Barclays claims card-reader has eliminated fraud

Pioneering end-user chip and PIN system has eliminated online scams, the bank claims, though not all are convinced

Barclays claims to have reduced online fraud to zero among users of its two-factor authentication system, PINsentry.

The UK's third-largest bank said this week that it has distributed the card reader, made by Amsterdam-based Gemalto, to more than one million customers, and that none have been hit by fraud.

Takeup of the devices has been higher than expected, exceeding 30 percent of the online user base, Barclays said.

The bank chose PINsentry because of its similarity to chip and PIN, rolled out in 2006 across UK retailers.

Barclays began distributing the authentication devices in the second half of last year, initially sending out 500,000 units, becoming the first UK bank to distribute end-user chip and PIN terminals. Any user wishing to set up an online transfer to a new third-party account, other than a standard supplier such as a utility company, is required to use the system.
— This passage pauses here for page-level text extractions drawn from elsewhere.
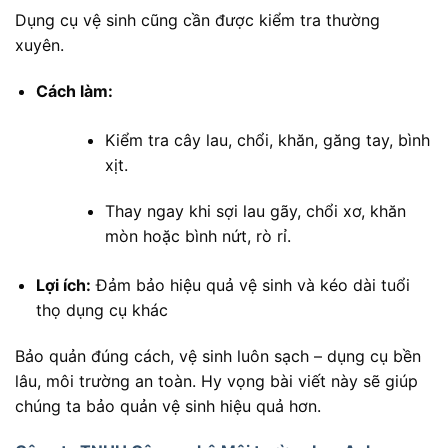
Dụng cụ vệ sinh cũng cần được kiểm tra thường
xuyên.
Cách làm:
Kiểm tra cây lau, chổi, khăn, găng tay, bình
xịt.
Thay ngay khi sợi lau gãy, chổi xơ, khăn
mòn hoặc bình nứt, rò rỉ.
Lợi ích:
Đảm bảo hiệu quả vệ sinh và kéo dài tuổi
thọ dụng cụ khác
Bảo quản đúng cách, vệ sinh luôn sạch – dụng cụ bền
lâu, môi trường an toàn. Hy vọng bài viết này sẽ giúp
chúng ta bảo quản vệ sinh hiệu quả hơn.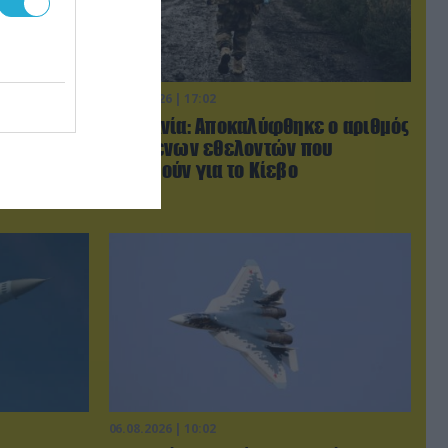
06.08.2026 | 17:02
ις χώρες
Ουκρανία: Αποκαλύφθηκε ο αριθμός
τον Τραμπ
των ξένων εθελοντών που
με σκληρά»
πολεμούν για το Κίεβο
06.08.2026 | 10:02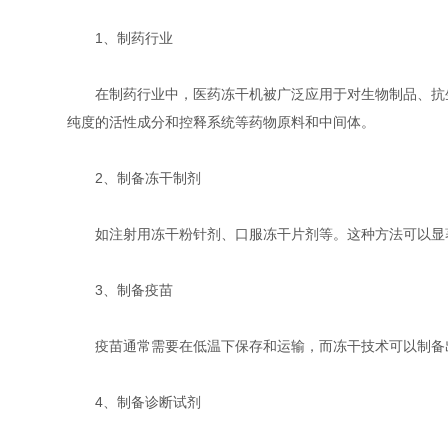
1、制药行业
在制药行业中，医药冻干机被广泛应用于对生物制品、抗生
纯度的活性成分和控释系统等药物原料和中间体。
2、制备冻干制剂
如注射用冻干粉针剂、口服冻干片剂等。这种方法可以显著
3、制备疫苗
疫苗通常需要在低温下保存和运输，而冻干技术可以制备出
4、制备诊断试剂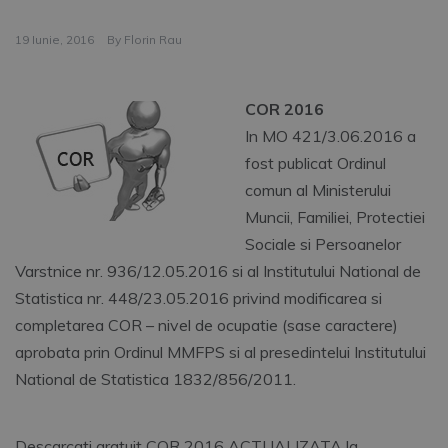
19 Iunie, 2016
By
Florin Rau
COR 2016
In MO 421/3.06.2016 a
fost publicat Ordinul
comun al Ministerului
Muncii, Familiei, Protectiei
Sociale si Persoanelor
Varstnice nr. 936/12.05.2016 si al Institutului National de
Statistica nr. 448/23.05.2016 privind modificarea si
completarea COR – nivel de ocupatie (sase caractere)
aprobata prin Ordinul MMFPS si al presedintelui Institutului
National de Statistica 1832/856/2011.
Descarcati gratuit COR 2016 ACTUALIZATA la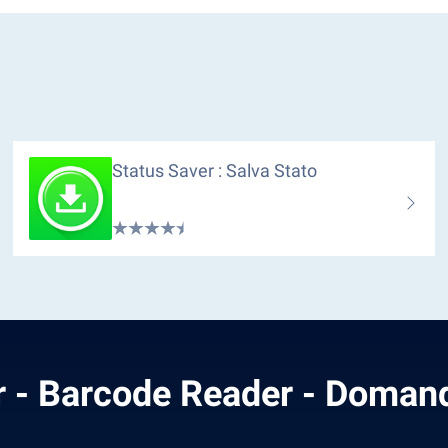
Status Saver : Salva Stato
 - Barcode Reader - Domand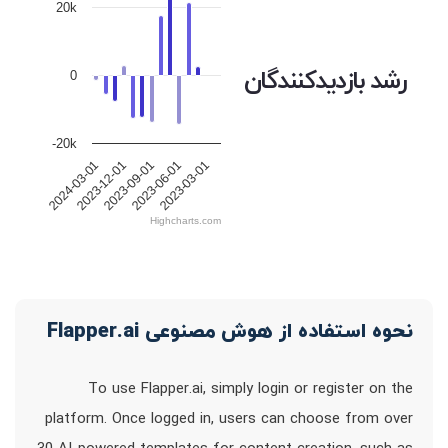
20k
رشد بازدیدکنندگان
0
-20k
2023-12-01
2023-09-01
2023-06-01
2023-03-01
2024-03-01
Highcharts.com
نحوه استفاده از هوش مصنوعی Flapper.ai
To use Flapper.ai, simply login or register on the
platform. Once logged in, users can choose from over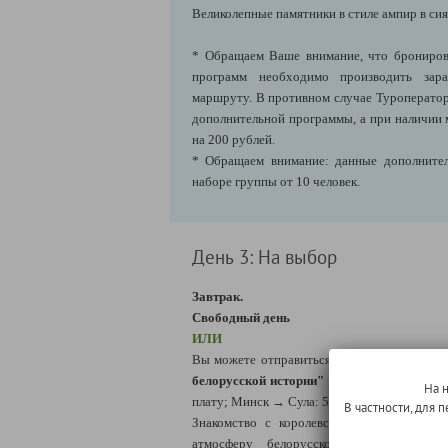
Великолепные памятники в стиле ампир в сия
* Обращаем Ваше внимание, что брониров
программ необходимо производить зара
маршруту. В противном случае Туроператор
дополнительной программы, а при наличии 
на 200 рублей.
* Обращаем внимание: данные дополнител
наборе группы от 10 человек.
День 3: На выбор
Завтрак.
Свободный день
ИЛИ
Вы можете отправиться на
уникальную
эк
белорусской истории" в Парк-музей
интер
На 
плату; Минск → Сула: 50 км)*.
В частности, для
Знакомство с королевской охотничьей ус
атмосферу белорусской старины и др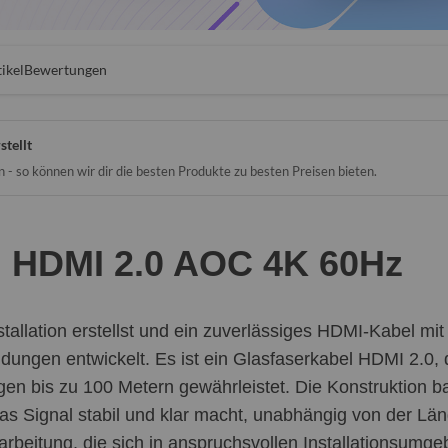
ikel
Bewertungen
stellt
- so können wir dir die besten Produkte zu besten Preisen bieten.
h HDMI 2.0 AOC 4K 60Hz
stallation erstellst und ein zuverlässiges HDMI-Kabel mi
gen entwickelt. Es ist ein Glasfaserkabel HDMI 2.0, d
gen bis zu 100 Metern gewährleistet. Die Konstruktion ba
das Signal stabil und klar macht, unabhängig von der L
arbeitung, die sich in anspruchsvollen Installationsumg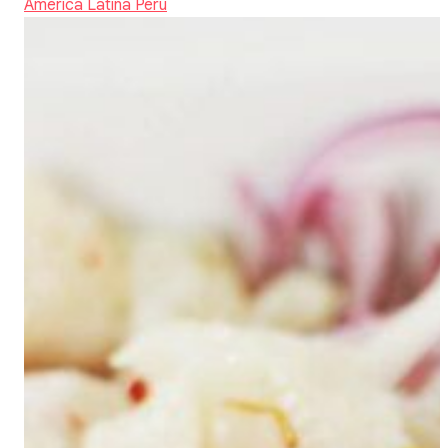
America Latina
Perù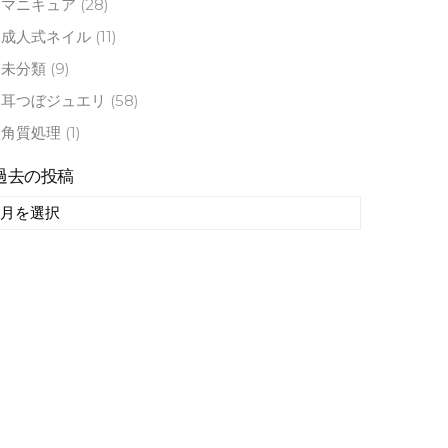
マニキュア
(28)
成人式ネイル
(11)
未分類
(9)
耳つぼジュエリ
(58)
角質処理
(1)
過去の投稿
過
去
の
投
稿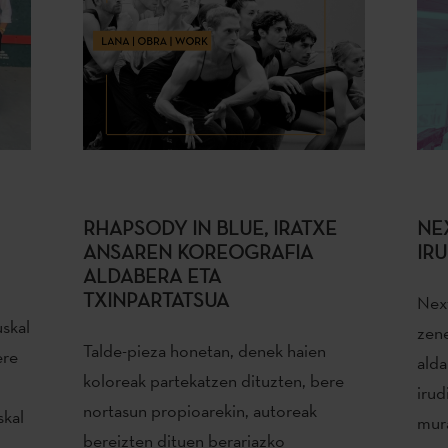
RHAPSODY IN BLUE, IRATXE
NE
ANSAREN KOREOGRAFIA
IR
ALDABERA ETA
TXINPARTATSUA
Nex
skal
zene
Talde-pieza honetan, denek haien
ere
alda
koloreak partekatzen dituzten, bere
irud
nortasun propioarekin, autoreak
skal
mura
bereizten dituen berariazko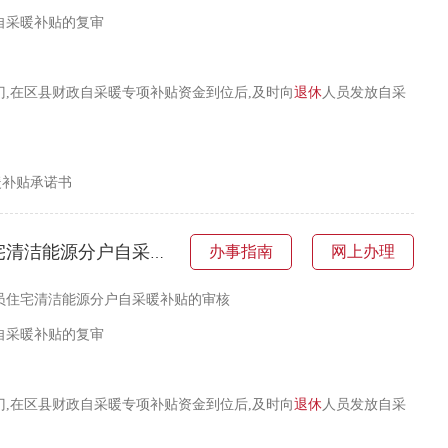
自采暖补贴的复审
,在区县财政自采暖专项补贴资金到位后,及时向
退休
人员发放自采
暖补贴承诺书
采暖补贴的复审—符合条件的首次申请或信息发生变化的申请
办事指南
网上办理
员住宅清洁能源分户自采暖补贴的审核
自采暖补贴的复审
,在区县财政自采暖专项补贴资金到位后,及时向
退休
人员发放自采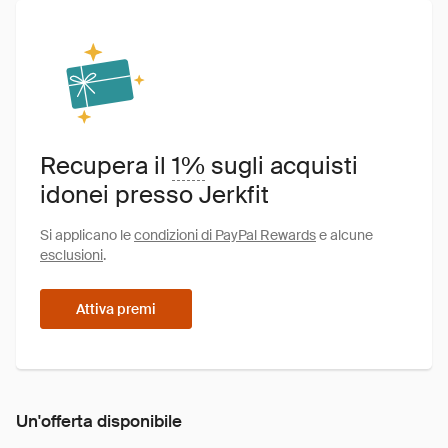
Recupera il
1%
sugli acquisti
idonei presso Jerkfit
Si applicano le
condizioni di PayPal Rewards
e alcune
esclusioni
.
Attiva premi
Un'offerta disponibile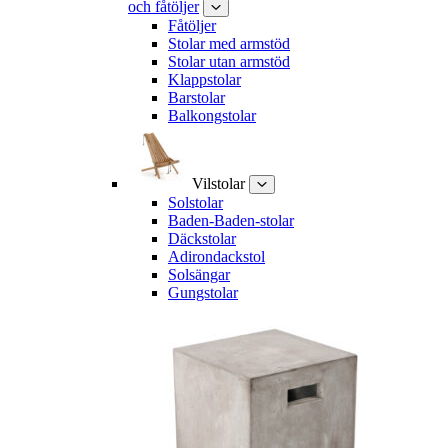
och fåtöljer
Fåtöljer
Stolar med armstöd
Stolar utan armstöd
Klappstolar
Barstolar
Balkongstolar
Vilstolar
Solstolar
Baden-Baden-stolar
Däckstolar
Adirondackstol
Solsängar
Gungstolar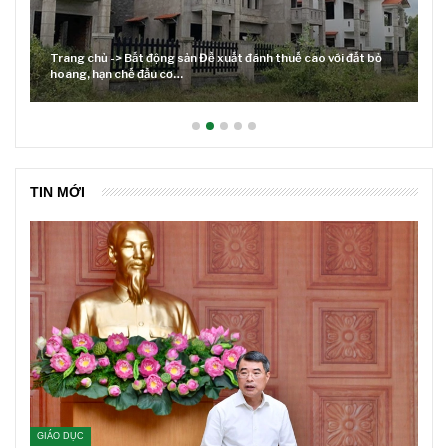
 bỏ
Lãi suất neo cao và cuộc tái cơ cấu trên thị trường BĐS
TIN MỚI
GIÁO DỤC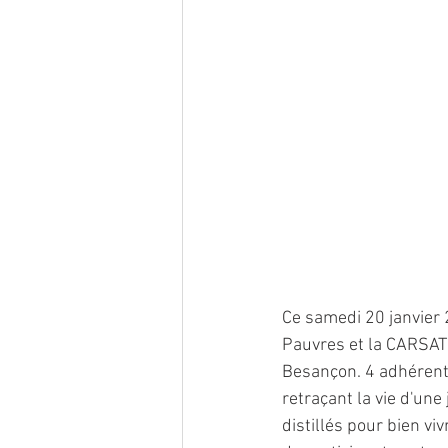
Ce samedi 20 janvier 
Pauvres et la CARSAT 
Besançon. 4 adhérents
retraçant la vie d'un
distillés pour bien viv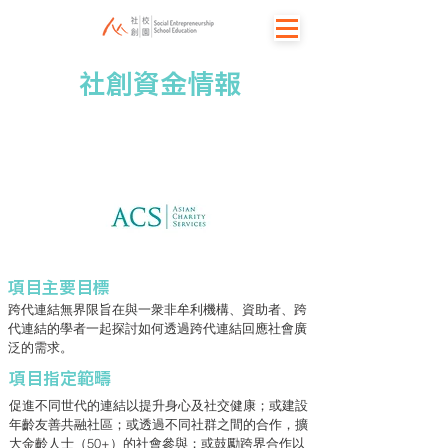
社創資金情報
跨代連結無界限
項目主要目標
跨代連結無界限旨在與一衆非牟利機構、資助者、跨
代連結的學者一起探討如何透過跨代連結回應社會廣
泛的需求。
項目指定範疇
促進不同世代的連結以提升身心及社交健康；或建設
年齡友善共融社區；或透過不同社群之間的合作，擴
大金齡人士（50+）的社會參與；或鼓勵跨界合作以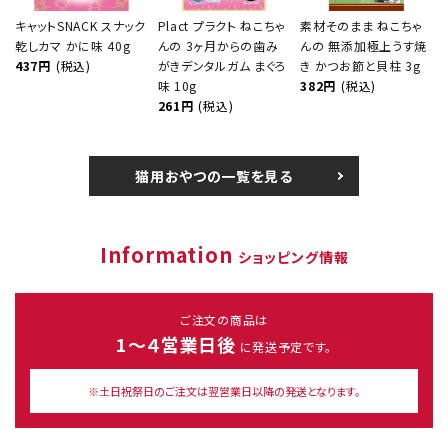
キャットSNACK スナック
Plact プラクト ねこちゃ
素材そのまま ねこちゃ
乾しカマ かに味 40g
んの 3ヶ月からの歯み
んの 無添加極上うす焼
437円
(税込)
がきデンタルガム まぐろ
き かつお節と貝柱 3g
味 10g
382円
(税込)
261円
(税込)
猫用おやつの一覧を見る
Information
ショッピング情報
ご注文の商品は
1～４営業日後
に発送予定です。
※土日祝祭日のご注文は翌営業日以降の発送となります。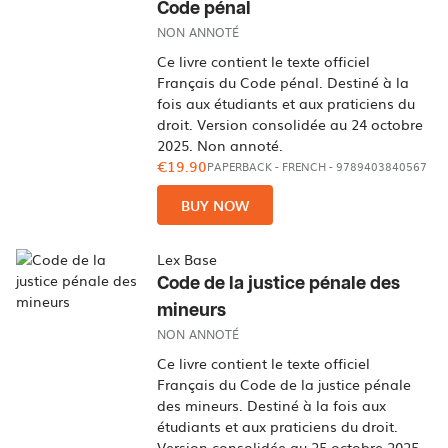
Code pénal
NON ANNOTÉ
Ce livre contient le texte officiel
Français du Code pénal. Destiné à la
fois aux étudiants et aux praticiens du
droit. Version consolidée au 24 octobre
2025. Non annoté.
€19.90
PAPERBACK
-
FRENCH
- 9789403840567
BUY NOW
Lex Base
Code de la justice pénale des
mineurs
NON ANNOTÉ
Ce livre contient le texte officiel
Français du Code de la justice pénale
des mineurs. Destiné à la fois aux
étudiants et aux praticiens du droit.
Version consolidée au 25 octobre 2025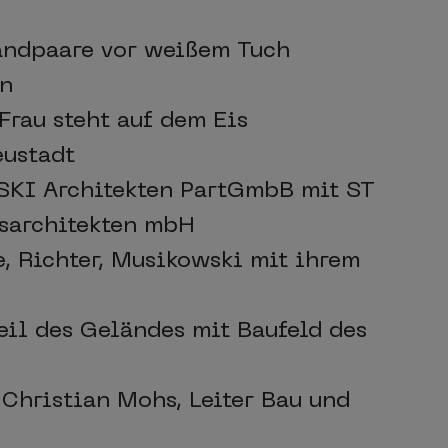
andpaare vor weißem Tuch
en
Frau steht auf dem Eis
eustadt
SKI Architekten PartGmbB mit ST
tsarchitekten mbH
e, Richter, Musikowski mit ihrem
eil des Geländes mit Baufeld des
-Christian Mohs, Leiter Bau und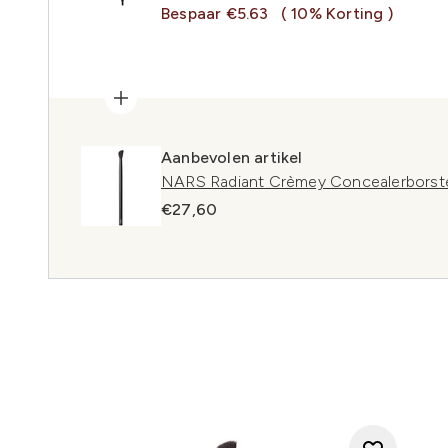
Bespaar €5.63
( 10% Korting )
Aanbevolen artikel
NARS Radiant Crèmey Concealerborst
€27,60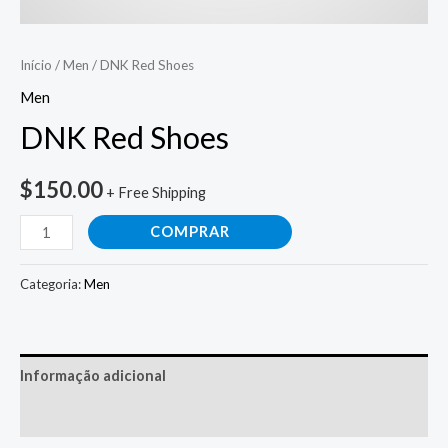
Início
/
Men
/ DNK Red Shoes
Men
DNK Red Shoes
$
150.00
+ Free Shipping
COMPRAR
Categoria:
Men
Informação adicional
Avaliações (0)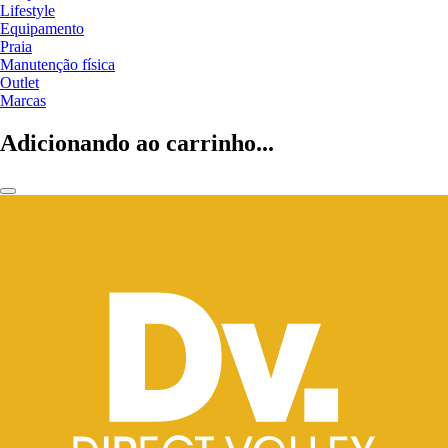
Lifestyle
Equipamento
Praia
Manutenção física
Outlet
Marcas
Adicionando ao carrinho...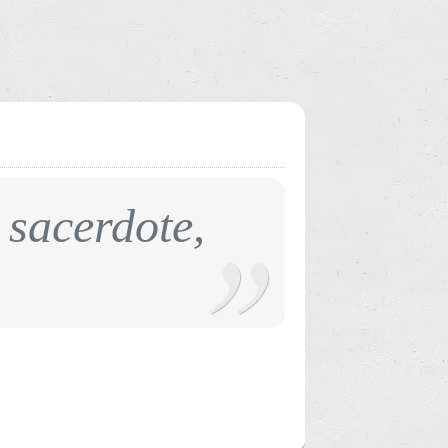
sacerdote,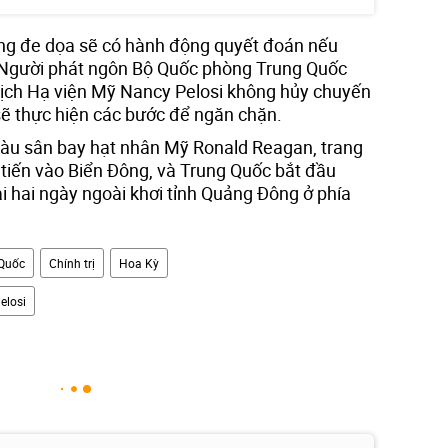
ếng đe dọa sẽ có hành động quyết đoán nếu
 Người phát ngôn Bộ Quốc phòng Trung Quốc
 tịch Hạ viện Mỹ Nancy Pelosi không hủy chuyến
ẽ thực hiện các bước để ngăn chặn.
tàu sân bay hạt nhân Mỹ Ronald Reagan, trang
 tiến vào Biển Đông, và Trung Quốc bắt đầu
i hai ngày ngoài khơi tỉnh Quảng Đông ở phía
Quốc
Chính trị
Hoa Kỳ
elosi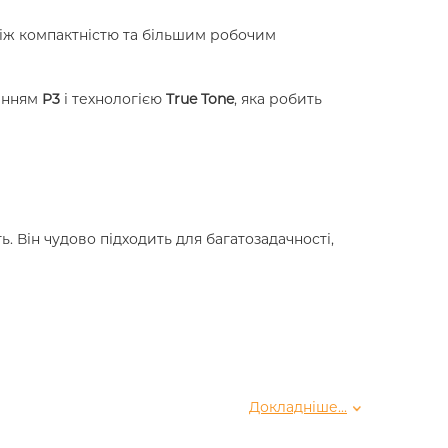
між компактністю та більшим робочим
енням
P3
і технологією
True Tone
, яка робить
. Він чудово підходить для багатозадачності,
Докладніше...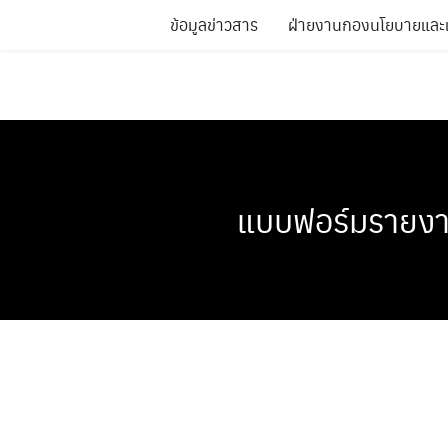
Skip
ข้อมูลข่าวสาร
ฝ่ายงานกองนโยบายแล
to
content
แบบฟอร์มรายงา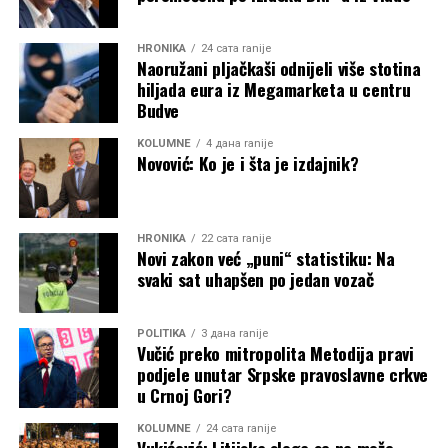
HRONIKA
24 сата ranije
Naoružani pljačkaši odnijeli više stotina
hiljada eura iz Megamarketa u centru
Budve
KOLUMNE
4 дана ranije
Novović: Ko je i šta je izdajnik?
HRONIKA
22 сата ranije
Novi zakon već „puni“ statistiku: Na
svaki sat uhapšen po jedan vozač
POLITIKA
3 дана ranije
Vučić preko mitropolita Metodija pravi
podjele unutar Srpske pravoslavne crkve
u Crnoj Gori?
KOLUMNE
24 сата ranije
Vukićević: Litijska sloga se ne može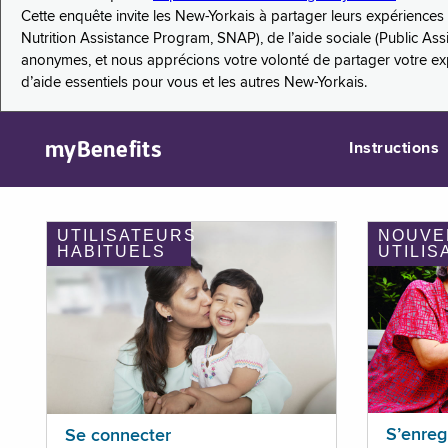
Cette enquête invite les New-Yorkais à partager leurs expérienc
Nutrition Assistance Program, SNAP), de l’aide sociale (Public As
anonymes, et nous apprécions votre volonté de partager votre e
d’aide essentiels pour vous et les autres New-Yorkais.
myBenefits
Instructions
UTILISATEURS
NOUVE
HABITUELS
UTILIS
S’enreg
Se connecter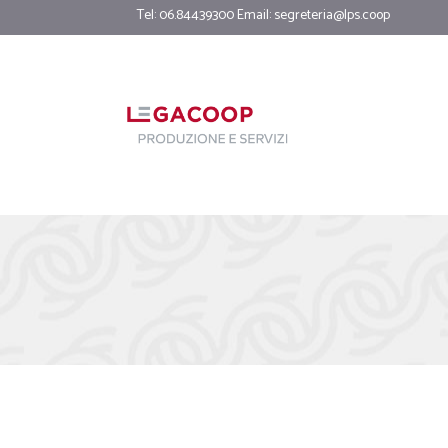
Tel: 06.84439300 Email:
segreteria@lps.coop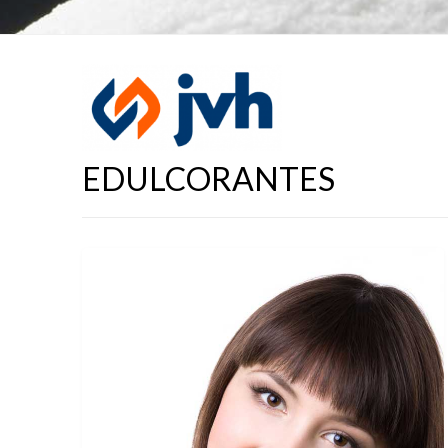
EDULCORANTES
Barnaby Davis, director of electronic banking at Barclays, said last year that the arrangement was intended to limit the damage that could be caused by someone using stolen bank details. Barclays digital banking director Sean Gilchrist said the system was designed to be easy to use and highly secure. "Adoption of the PINsentry reader by one million cardholders in one year is a clear demonstration that we made the right choice," he stated.

Not everyone agrees that PINsentry is as secure as Barclays claims. The devices are still vulnerable to sophisticated man-in-the-middle attacks, said Sophos senior technology consultant Graham Cluley at the time of the rollout. "These chip and PIN devices do not prevent all identity theft — hackers can still steal screenshots of what you are doing on your PC, and find out information about you and your account which could potentially be used for fraudulent purposes," he said.

Some users have also complained about the necessity of carrying the device with them, leading one user to hack PINsentry to send new access codes to his mobile phone via SMS.

Earlier this month Barclays offered all its online customers free Kaspersky security software, including parental controls as well as protection from spam, adware, spyware and viruses.